REQUIRED WORK ▸
Look through the listing for the string "shelf" and copy out every line that holds it.

PROVIDED DATA ▸
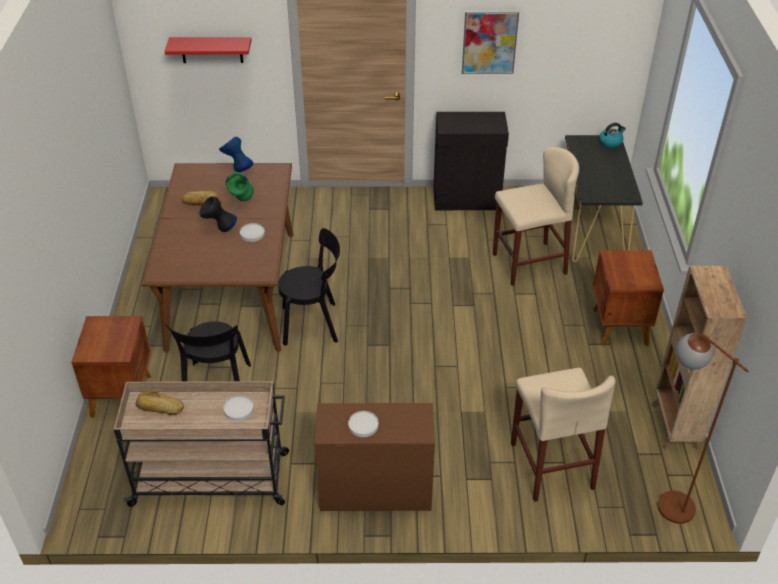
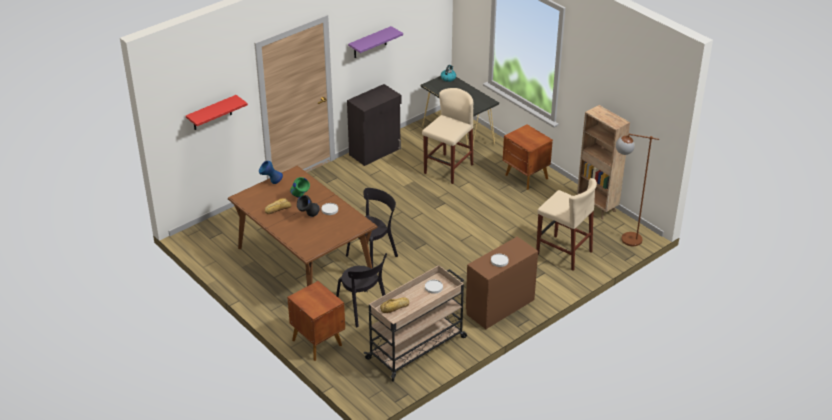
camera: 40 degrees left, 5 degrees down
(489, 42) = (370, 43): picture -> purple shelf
--
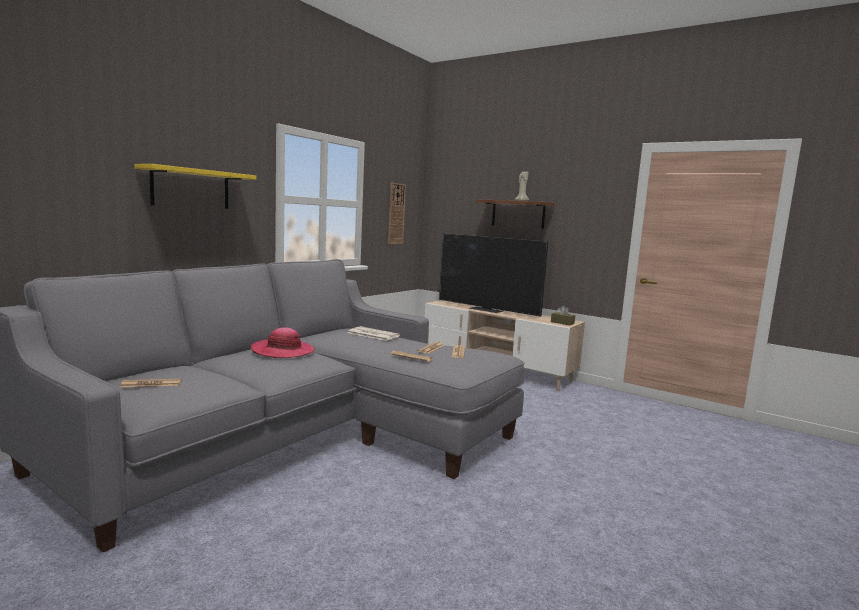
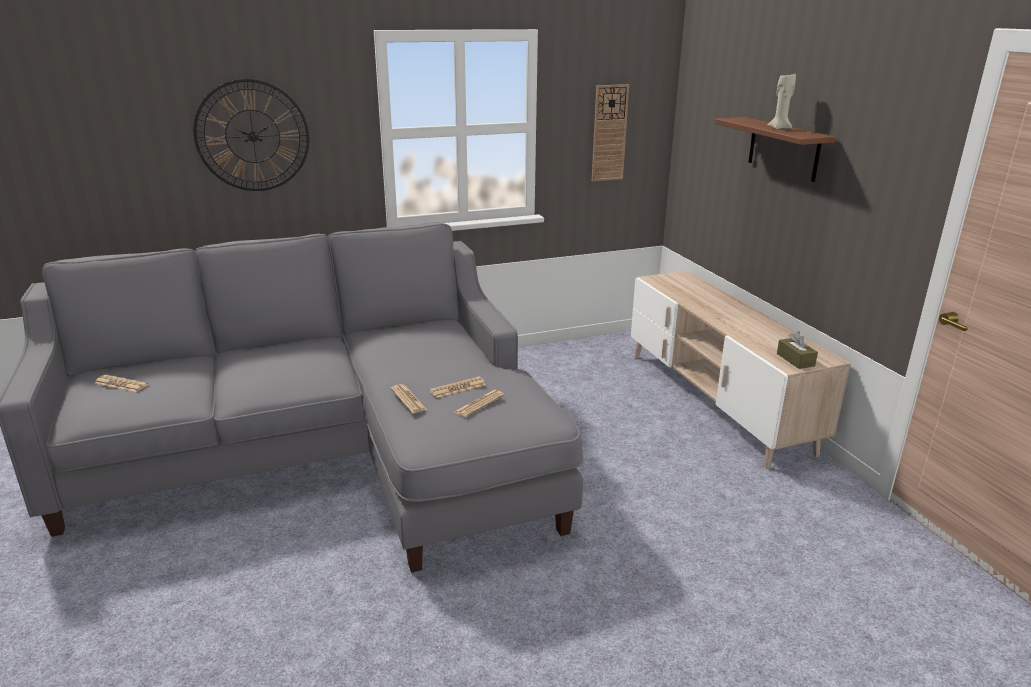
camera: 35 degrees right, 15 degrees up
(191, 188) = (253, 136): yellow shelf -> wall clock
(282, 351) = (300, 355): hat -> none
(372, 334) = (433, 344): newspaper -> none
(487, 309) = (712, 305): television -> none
...
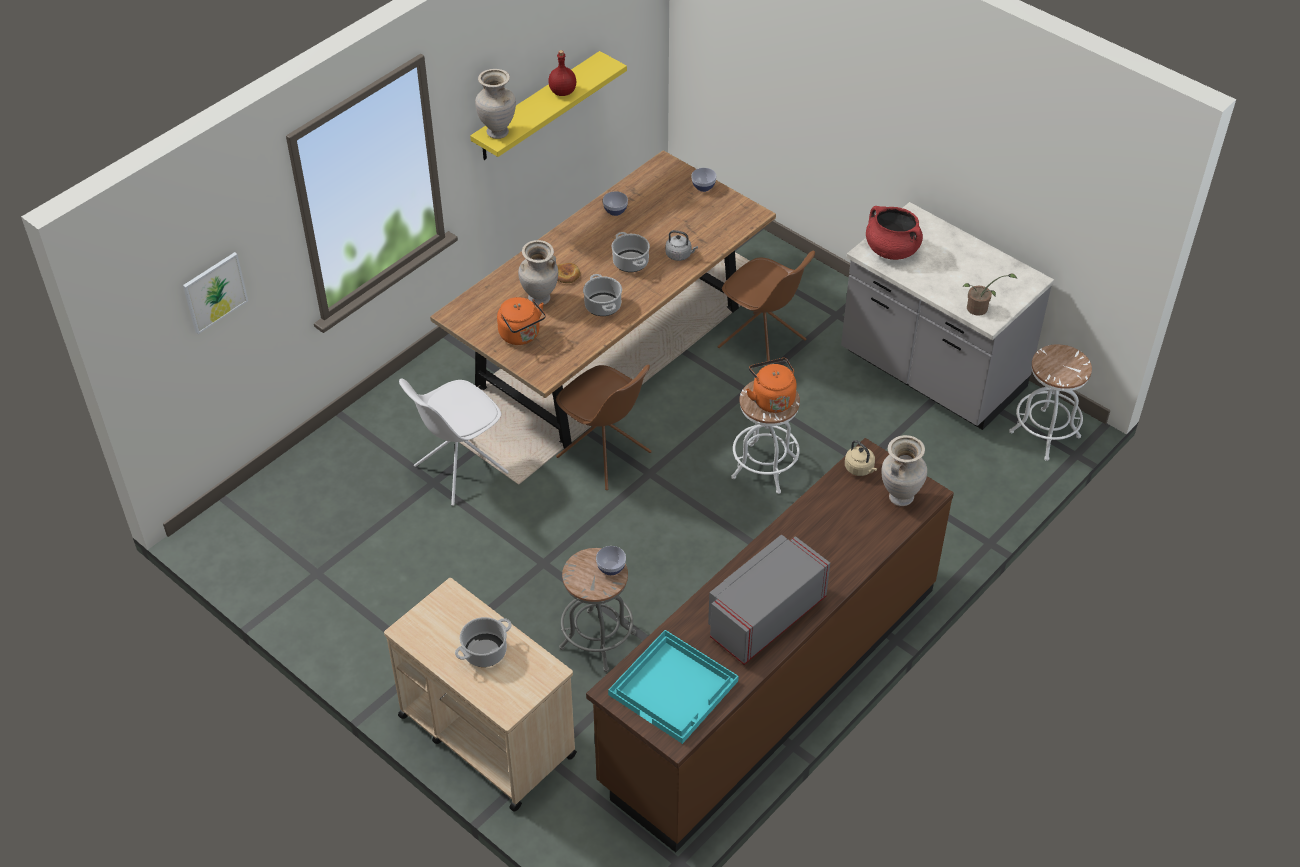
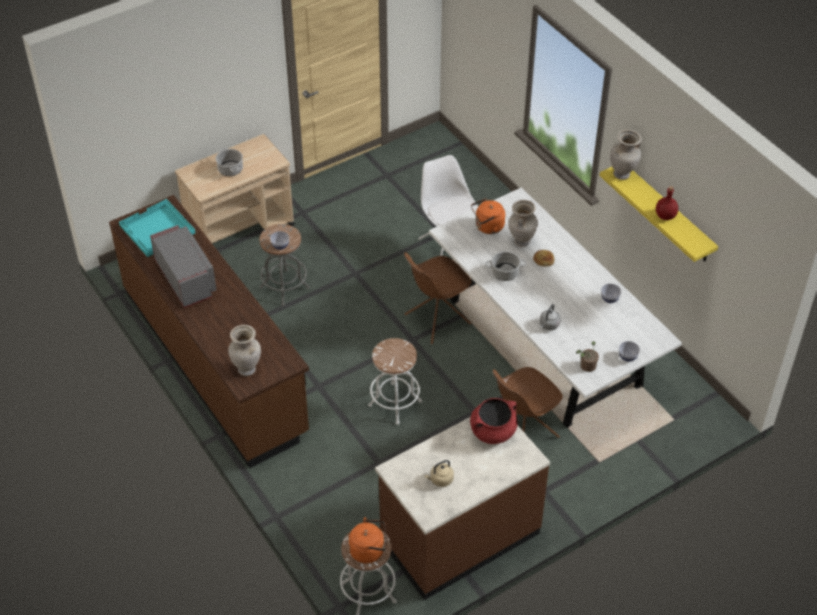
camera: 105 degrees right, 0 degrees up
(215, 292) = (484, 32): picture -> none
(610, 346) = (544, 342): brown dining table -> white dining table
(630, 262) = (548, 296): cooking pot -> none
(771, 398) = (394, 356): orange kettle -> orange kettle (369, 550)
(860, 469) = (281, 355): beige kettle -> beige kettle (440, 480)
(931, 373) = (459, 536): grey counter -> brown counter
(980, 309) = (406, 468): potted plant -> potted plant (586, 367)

COMPLETED EXERCISE ▸
(489, 42) = (370, 43): picture -> purple shelf
(191, 188) = (253, 136): yellow shelf -> wall clock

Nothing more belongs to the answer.